- TASK DATA:
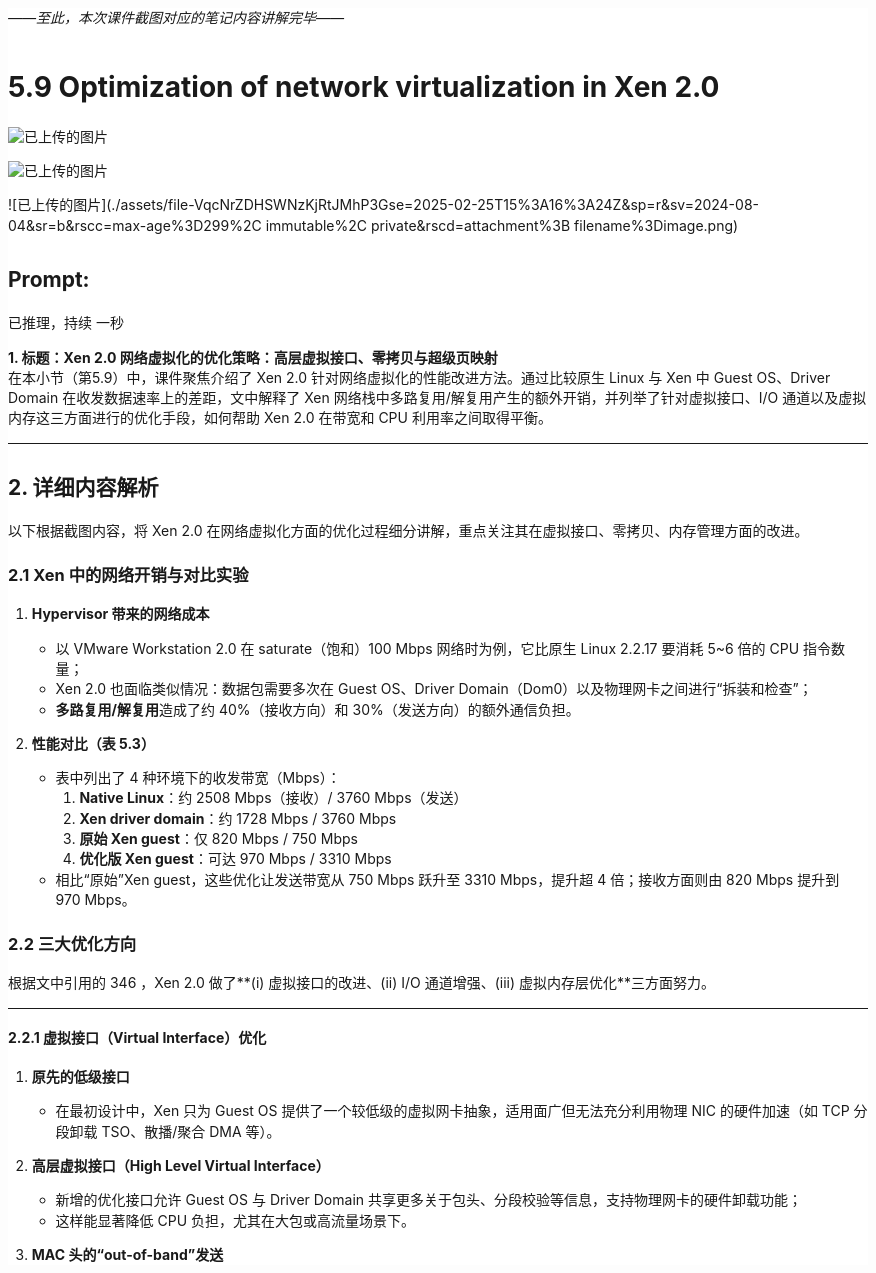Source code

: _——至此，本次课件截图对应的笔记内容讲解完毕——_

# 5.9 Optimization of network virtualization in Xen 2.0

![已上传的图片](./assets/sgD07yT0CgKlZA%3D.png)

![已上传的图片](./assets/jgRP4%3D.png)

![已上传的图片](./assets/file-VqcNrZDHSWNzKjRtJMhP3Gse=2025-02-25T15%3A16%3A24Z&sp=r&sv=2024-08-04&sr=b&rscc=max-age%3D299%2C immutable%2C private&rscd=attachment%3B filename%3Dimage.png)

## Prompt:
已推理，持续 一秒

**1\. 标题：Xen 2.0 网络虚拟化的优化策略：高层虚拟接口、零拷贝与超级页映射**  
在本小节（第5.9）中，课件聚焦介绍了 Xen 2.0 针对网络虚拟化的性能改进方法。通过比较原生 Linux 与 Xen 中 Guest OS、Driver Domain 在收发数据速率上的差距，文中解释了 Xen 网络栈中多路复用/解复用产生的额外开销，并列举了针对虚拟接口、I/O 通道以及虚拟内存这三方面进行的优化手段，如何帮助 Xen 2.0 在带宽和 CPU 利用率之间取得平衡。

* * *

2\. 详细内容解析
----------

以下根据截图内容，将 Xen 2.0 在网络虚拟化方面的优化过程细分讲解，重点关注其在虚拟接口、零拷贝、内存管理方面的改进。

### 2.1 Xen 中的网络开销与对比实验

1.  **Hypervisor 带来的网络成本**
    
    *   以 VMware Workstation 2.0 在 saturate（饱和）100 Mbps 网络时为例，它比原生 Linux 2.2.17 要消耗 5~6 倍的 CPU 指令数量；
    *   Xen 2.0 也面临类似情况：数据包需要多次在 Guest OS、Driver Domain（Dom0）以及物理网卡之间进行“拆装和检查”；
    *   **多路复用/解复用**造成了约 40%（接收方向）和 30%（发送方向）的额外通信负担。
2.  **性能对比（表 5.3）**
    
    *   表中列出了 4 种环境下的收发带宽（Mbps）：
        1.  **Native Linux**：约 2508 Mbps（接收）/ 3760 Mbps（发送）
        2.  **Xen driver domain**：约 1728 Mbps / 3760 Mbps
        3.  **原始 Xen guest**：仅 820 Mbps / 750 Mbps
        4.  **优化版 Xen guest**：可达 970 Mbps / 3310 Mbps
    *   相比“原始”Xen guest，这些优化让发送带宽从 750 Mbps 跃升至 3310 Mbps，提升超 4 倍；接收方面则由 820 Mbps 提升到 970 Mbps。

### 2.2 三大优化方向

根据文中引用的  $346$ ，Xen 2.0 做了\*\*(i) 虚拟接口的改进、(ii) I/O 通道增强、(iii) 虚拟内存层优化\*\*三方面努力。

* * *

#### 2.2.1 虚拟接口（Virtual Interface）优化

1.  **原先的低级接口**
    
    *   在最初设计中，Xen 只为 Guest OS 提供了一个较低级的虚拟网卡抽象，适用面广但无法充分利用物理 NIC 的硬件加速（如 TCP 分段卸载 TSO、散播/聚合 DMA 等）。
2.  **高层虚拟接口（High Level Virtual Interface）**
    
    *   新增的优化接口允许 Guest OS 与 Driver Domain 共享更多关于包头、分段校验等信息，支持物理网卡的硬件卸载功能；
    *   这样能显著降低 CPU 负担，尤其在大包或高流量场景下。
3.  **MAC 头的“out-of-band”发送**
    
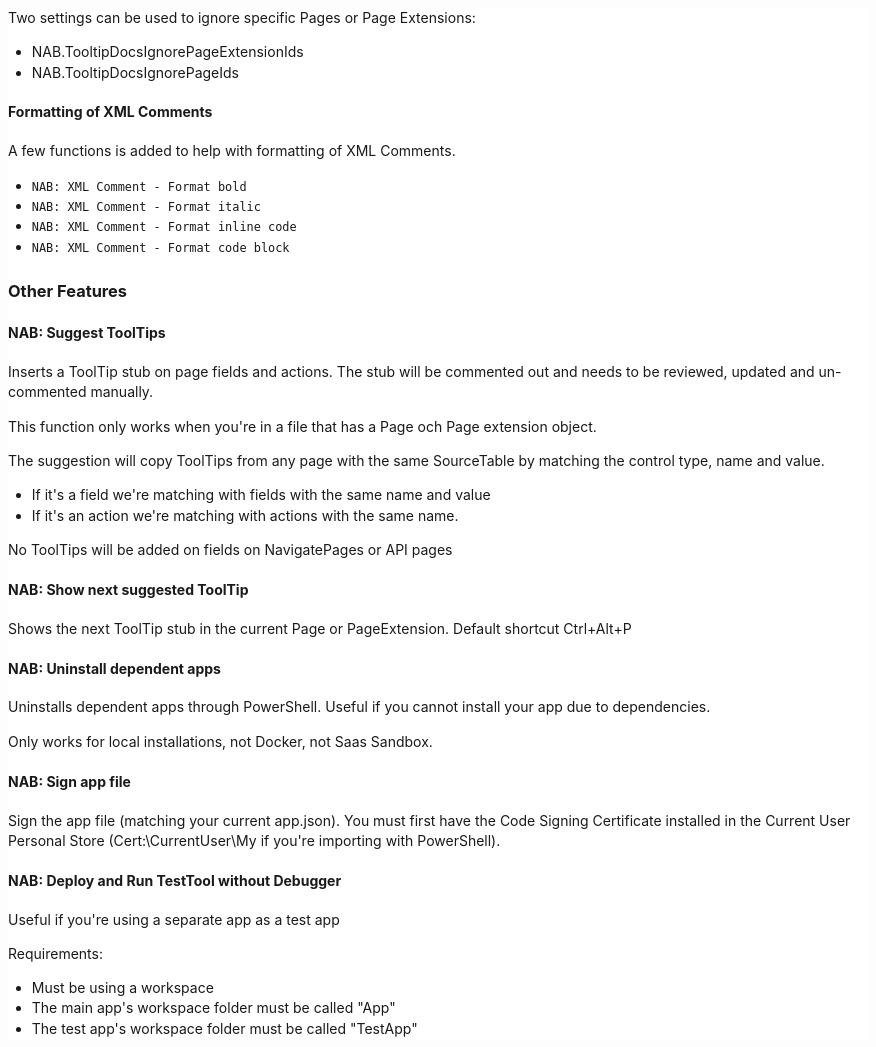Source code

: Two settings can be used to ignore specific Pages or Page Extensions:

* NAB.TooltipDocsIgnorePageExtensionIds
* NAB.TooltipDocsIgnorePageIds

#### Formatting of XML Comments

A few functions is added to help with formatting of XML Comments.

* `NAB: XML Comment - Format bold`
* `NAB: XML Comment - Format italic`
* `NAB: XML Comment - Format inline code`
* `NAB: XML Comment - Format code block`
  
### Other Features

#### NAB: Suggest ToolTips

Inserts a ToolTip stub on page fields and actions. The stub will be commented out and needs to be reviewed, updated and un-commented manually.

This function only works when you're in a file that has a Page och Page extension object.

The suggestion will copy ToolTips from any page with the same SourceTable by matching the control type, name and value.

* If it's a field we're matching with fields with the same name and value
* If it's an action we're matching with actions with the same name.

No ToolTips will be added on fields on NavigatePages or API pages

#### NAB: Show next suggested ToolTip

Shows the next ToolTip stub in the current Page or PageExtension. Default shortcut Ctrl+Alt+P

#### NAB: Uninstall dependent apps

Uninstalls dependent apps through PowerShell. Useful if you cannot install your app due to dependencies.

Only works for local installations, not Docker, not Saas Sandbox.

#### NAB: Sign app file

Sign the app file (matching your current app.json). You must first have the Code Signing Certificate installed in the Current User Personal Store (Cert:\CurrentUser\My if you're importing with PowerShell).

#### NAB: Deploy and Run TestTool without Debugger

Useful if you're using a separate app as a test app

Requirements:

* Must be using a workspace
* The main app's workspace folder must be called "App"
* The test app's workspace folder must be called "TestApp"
==
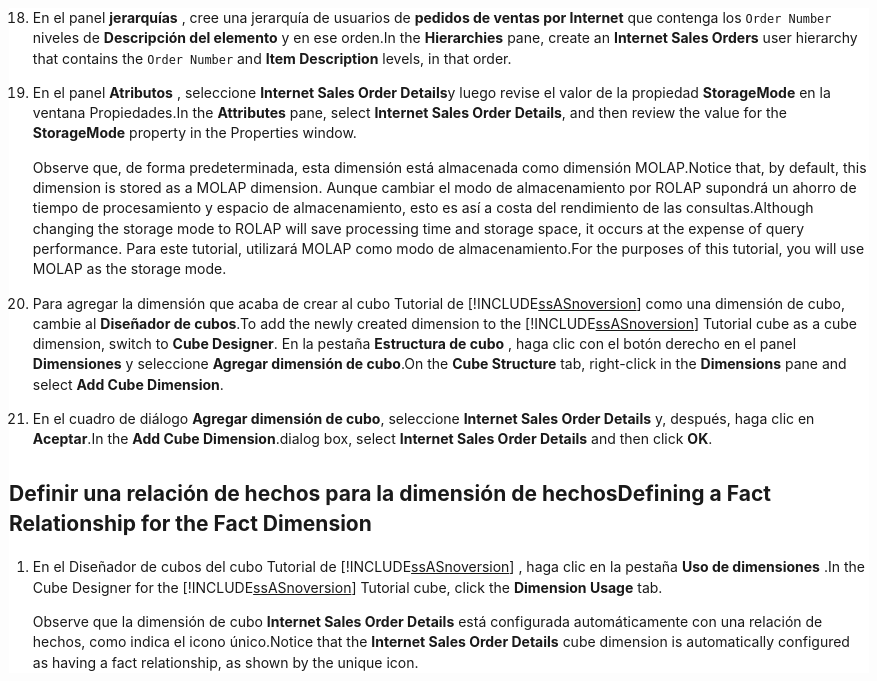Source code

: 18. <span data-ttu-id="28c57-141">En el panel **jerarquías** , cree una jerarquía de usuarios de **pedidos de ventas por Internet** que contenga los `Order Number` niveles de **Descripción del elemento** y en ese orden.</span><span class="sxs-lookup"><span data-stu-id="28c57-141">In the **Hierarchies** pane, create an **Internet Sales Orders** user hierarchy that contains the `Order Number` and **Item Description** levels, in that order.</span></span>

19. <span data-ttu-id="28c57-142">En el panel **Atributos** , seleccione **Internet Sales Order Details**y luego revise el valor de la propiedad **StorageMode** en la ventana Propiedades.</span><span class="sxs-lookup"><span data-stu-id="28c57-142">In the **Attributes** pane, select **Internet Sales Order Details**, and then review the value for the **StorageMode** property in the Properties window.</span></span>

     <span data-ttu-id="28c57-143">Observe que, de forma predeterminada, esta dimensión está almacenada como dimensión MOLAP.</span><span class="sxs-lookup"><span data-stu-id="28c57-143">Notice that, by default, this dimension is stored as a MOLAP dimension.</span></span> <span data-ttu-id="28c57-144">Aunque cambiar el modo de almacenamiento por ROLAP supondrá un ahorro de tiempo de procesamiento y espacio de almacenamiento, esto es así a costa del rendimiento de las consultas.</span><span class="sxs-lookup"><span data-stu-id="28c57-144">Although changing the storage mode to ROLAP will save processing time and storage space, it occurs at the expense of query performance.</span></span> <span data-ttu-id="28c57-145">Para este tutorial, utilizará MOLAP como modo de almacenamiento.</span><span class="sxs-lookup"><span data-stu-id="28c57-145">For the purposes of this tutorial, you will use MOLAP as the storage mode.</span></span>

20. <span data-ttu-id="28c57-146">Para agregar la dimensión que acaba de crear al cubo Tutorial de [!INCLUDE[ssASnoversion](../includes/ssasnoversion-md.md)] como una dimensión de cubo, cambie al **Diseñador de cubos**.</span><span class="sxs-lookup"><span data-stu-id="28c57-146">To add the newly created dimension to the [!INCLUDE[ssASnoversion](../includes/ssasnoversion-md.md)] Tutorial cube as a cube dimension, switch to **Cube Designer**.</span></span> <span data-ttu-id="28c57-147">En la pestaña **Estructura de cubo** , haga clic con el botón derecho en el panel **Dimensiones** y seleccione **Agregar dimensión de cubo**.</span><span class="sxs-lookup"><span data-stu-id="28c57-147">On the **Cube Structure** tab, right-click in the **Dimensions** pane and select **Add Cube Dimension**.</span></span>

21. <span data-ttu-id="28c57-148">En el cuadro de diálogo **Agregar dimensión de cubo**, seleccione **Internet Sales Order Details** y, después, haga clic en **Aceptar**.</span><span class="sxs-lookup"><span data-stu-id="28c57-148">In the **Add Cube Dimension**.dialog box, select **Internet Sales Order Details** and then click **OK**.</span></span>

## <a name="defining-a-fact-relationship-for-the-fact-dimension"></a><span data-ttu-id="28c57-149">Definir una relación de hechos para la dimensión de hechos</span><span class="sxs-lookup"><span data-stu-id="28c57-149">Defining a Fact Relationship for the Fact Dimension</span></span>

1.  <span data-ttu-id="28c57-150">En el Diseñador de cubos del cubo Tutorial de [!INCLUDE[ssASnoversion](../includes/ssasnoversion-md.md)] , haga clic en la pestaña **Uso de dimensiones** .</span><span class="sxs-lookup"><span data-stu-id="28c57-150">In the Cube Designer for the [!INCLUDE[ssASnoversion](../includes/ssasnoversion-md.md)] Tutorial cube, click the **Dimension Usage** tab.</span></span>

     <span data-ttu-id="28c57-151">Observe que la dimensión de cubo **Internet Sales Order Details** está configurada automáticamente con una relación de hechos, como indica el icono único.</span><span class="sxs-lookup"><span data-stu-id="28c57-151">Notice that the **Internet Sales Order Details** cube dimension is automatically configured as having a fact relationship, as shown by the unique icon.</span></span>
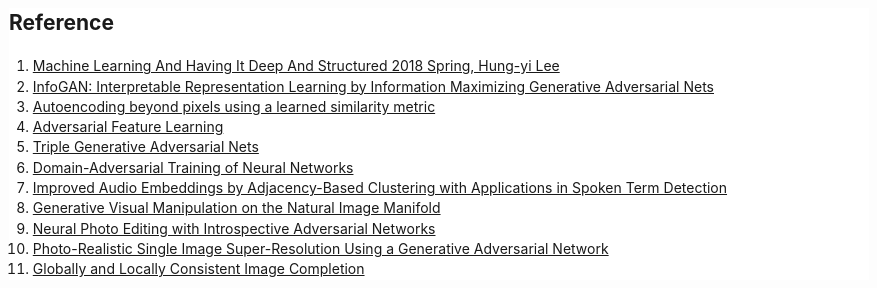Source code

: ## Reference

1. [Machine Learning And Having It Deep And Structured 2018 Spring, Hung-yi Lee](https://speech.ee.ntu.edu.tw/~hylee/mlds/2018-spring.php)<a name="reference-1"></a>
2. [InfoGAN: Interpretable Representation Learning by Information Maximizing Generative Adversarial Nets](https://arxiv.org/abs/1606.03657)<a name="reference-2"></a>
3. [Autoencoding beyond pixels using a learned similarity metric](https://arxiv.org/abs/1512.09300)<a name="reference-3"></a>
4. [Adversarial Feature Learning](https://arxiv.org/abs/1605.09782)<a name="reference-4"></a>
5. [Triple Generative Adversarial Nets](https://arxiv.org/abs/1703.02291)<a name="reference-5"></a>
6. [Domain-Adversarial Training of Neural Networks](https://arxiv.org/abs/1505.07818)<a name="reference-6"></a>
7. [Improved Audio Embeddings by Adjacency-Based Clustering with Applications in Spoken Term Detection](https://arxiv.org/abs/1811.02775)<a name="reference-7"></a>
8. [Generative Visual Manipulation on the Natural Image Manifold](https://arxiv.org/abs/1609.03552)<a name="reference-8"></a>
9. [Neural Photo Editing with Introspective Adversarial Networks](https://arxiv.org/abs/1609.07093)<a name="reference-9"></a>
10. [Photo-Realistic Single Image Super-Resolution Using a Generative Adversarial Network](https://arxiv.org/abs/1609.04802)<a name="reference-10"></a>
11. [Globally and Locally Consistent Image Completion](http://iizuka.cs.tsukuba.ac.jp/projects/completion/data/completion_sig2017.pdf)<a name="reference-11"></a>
==
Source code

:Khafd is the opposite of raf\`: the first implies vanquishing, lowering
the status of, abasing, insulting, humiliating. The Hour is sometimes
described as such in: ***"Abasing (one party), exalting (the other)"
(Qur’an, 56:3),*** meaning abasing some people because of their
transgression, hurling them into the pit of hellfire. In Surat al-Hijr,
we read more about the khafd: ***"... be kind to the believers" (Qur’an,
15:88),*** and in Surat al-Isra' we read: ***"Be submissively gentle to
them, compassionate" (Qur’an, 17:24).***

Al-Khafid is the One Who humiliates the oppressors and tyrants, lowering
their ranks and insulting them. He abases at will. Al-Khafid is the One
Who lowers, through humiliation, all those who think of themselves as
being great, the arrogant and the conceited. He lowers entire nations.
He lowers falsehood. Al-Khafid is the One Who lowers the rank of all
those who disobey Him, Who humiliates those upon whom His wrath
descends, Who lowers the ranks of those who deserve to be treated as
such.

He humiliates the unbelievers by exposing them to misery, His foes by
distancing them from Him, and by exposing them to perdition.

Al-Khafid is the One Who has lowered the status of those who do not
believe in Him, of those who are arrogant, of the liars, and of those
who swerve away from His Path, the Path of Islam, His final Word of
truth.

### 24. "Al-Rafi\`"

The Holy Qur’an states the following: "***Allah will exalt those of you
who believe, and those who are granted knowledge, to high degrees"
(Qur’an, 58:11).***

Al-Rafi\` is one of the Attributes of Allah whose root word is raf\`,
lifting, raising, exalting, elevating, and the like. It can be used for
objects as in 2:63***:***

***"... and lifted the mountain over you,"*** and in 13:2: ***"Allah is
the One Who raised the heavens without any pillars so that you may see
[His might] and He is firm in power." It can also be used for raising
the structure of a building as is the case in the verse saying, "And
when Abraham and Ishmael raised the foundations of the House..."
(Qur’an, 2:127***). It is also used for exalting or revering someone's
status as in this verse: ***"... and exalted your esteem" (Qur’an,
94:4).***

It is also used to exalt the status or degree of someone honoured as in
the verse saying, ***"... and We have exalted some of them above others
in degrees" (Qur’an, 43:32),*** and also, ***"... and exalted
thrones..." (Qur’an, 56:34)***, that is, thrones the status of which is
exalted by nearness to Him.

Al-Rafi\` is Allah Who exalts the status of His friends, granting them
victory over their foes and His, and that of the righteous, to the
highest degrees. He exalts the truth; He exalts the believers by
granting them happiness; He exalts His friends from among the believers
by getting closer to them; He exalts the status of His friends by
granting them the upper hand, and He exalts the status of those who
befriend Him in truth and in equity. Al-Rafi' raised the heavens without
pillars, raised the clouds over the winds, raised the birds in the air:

- PROBLEM DESCRIPTION: Reproduce the listing from the line containing "Al-Khafid is the One Who has" through the line containing "(Qur’an, 58:11).***", both of those lines included.

- TASK RESULT:
Al-Khafid is the One Who has lowered the status of those who do not
believe in Him, of those who are arrogant, of the liars, and of those
who swerve away from His Path, the Path of Islam, His final Word of
truth.

### 24. "Al-Rafi\`"

The Holy Qur’an states the following: "***Allah will exalt those of you
who believe, and those who are granted knowledge, to high degrees"
(Qur’an, 58:11).***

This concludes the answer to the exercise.